An alternative to tax havens
There are states that are trying to rein in wealth concentration. Twenty-one states plus Washington, DC, have an estate or inheritance tax (though it should be noted that until 2001, every state had some such tax), and the federal government levies an estate tax, too. Some states levy an extra tax on especially expensive real estate. Earlier this year, California lawmakers proposed a 1 percent wealth tax on residents with a net worth over $50 million, but the constitutional amendment required for the tax didn’t win at the polls. Massachusetts voters, on the other hand, passed an additional 4 percent tax on incomes over $1 million this past November. The estimated $1.3 billion in extra revenue is earmarked for public education and transportation. Such taxes won’t completely shake up the distribution of wealth in the country, but the potential for extra revenue — and the potential for what that money could do for Americans — is nothing to scoff at.

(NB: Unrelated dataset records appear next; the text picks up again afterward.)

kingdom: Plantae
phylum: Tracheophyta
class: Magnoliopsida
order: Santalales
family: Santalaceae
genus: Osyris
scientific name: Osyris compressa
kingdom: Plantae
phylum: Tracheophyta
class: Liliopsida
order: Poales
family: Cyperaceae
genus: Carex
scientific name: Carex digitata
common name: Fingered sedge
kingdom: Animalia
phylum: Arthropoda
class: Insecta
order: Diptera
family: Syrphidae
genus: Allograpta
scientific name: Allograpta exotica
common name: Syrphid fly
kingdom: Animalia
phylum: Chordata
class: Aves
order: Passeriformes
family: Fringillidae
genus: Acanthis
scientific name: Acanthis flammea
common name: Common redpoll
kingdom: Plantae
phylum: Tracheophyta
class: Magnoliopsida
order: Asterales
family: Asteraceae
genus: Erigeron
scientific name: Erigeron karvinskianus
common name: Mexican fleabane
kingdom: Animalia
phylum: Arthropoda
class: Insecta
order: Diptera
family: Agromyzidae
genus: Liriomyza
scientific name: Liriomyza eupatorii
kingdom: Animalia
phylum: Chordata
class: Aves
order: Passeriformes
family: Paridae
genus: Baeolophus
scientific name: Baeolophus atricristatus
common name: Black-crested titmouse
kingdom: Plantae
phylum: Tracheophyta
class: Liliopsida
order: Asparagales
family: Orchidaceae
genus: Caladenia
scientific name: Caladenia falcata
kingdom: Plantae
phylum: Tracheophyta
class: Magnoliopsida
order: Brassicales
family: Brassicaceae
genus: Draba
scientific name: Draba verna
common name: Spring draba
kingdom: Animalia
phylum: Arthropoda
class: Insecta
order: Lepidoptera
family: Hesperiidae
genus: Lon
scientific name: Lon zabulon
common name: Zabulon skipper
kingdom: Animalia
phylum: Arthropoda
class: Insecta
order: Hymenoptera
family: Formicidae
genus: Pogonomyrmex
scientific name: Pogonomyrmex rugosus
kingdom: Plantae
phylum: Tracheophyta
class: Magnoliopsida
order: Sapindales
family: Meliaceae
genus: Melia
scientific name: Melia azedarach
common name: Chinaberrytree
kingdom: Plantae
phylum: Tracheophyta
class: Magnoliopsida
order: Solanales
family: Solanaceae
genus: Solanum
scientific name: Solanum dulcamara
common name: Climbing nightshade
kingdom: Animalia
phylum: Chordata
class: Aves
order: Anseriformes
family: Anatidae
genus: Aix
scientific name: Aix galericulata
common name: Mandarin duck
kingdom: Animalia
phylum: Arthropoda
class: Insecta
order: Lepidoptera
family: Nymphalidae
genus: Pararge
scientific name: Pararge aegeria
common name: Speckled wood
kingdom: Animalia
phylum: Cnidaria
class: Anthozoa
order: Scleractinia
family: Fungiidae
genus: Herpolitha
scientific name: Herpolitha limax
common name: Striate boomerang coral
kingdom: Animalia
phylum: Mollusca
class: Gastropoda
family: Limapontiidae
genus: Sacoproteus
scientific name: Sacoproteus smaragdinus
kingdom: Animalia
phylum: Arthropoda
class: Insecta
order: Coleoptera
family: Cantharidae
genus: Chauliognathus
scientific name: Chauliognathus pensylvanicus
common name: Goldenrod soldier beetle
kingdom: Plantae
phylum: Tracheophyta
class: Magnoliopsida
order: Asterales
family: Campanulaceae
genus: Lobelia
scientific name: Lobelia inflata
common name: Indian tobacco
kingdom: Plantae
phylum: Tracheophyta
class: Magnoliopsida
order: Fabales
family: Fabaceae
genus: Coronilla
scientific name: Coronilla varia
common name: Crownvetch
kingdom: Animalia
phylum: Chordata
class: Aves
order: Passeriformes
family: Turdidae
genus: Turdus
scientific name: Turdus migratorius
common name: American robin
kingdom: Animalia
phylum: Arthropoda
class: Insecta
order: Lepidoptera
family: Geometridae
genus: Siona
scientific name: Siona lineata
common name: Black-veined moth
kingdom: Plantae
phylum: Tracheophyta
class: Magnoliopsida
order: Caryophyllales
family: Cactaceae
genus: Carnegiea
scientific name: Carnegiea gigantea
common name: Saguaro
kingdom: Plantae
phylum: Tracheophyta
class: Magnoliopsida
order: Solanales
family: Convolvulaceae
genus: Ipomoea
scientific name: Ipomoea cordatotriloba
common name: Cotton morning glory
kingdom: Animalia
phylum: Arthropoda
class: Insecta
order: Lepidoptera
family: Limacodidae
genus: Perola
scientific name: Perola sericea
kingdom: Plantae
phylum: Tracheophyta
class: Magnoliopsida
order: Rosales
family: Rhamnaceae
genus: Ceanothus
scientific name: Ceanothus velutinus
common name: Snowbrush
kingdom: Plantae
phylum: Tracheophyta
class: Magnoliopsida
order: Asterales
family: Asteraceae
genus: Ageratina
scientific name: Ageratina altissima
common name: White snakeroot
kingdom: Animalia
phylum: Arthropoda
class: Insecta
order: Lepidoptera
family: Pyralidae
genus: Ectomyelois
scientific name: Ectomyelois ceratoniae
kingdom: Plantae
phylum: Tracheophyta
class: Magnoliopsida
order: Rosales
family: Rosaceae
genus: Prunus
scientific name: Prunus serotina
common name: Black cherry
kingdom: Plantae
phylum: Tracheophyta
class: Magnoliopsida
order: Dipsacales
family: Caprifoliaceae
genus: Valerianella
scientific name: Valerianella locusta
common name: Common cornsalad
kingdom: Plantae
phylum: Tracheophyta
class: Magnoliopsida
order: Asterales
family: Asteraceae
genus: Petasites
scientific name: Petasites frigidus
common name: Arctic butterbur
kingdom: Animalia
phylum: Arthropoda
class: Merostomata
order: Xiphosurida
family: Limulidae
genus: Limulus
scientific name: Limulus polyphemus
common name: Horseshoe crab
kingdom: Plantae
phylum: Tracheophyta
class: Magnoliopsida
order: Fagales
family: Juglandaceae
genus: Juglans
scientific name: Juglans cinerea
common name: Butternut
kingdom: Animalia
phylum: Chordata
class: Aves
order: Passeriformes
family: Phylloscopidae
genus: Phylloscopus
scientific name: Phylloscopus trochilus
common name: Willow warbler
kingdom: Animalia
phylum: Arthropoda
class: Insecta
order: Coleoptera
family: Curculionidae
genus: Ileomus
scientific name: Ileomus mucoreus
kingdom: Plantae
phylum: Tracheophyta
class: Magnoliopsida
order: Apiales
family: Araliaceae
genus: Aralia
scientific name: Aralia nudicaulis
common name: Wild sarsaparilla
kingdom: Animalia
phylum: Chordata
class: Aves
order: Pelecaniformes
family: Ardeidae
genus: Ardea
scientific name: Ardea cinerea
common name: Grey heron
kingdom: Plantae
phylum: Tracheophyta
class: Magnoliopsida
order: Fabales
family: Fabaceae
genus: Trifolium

Tax policy is the subject of plenty of debate. Conservative think tanks and lawmakers argue for a flat percentage for everyone. Progressives want a higher percentage the more people make. Business leaders often claim that taxes on corporations and investors stifle innovation and economic growth, hurting everyone, rich or poor. Billionaires like Warren Buffett, when asked why he pays such a low tax rate, point to their philanthropic contributions — Buffett has pledged to give away 99 percent of his fortune. But these considerations are separate from the question of what makes a tax system fair: Who would bear the heaviest tax burden in a just world?
“We find very few people who explicitly defend regressive taxation, where you’re asking more of the poor and the middle class than you are of the wealthy,” said Davis of the ITEP. “And yet, here we are.”